[Saved entries]
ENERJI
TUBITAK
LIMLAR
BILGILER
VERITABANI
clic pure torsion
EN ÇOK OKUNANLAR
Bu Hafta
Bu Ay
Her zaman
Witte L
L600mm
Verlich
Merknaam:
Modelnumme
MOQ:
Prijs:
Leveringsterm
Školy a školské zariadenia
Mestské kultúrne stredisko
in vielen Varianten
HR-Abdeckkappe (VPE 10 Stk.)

* EXERCISE AIM: After reading through the records, retype all of them exactly.

* SOLVED PROBLEM:
ENERJI
TUBITAK
LIMLAR
BILGILER
VERITABANI
clic pure torsion
EN ÇOK OKUNANLAR
Bu Hafta
Bu Ay
Her zaman
Witte L
L600mm
Verlich
Merknaam:
Modelnumme
MOQ:
Prijs:
Leveringsterm
Školy a školské zariadenia
Mestské kultúrne stredisko
in vielen Varianten
HR-Abdeckkappe (VPE 10 Stk.)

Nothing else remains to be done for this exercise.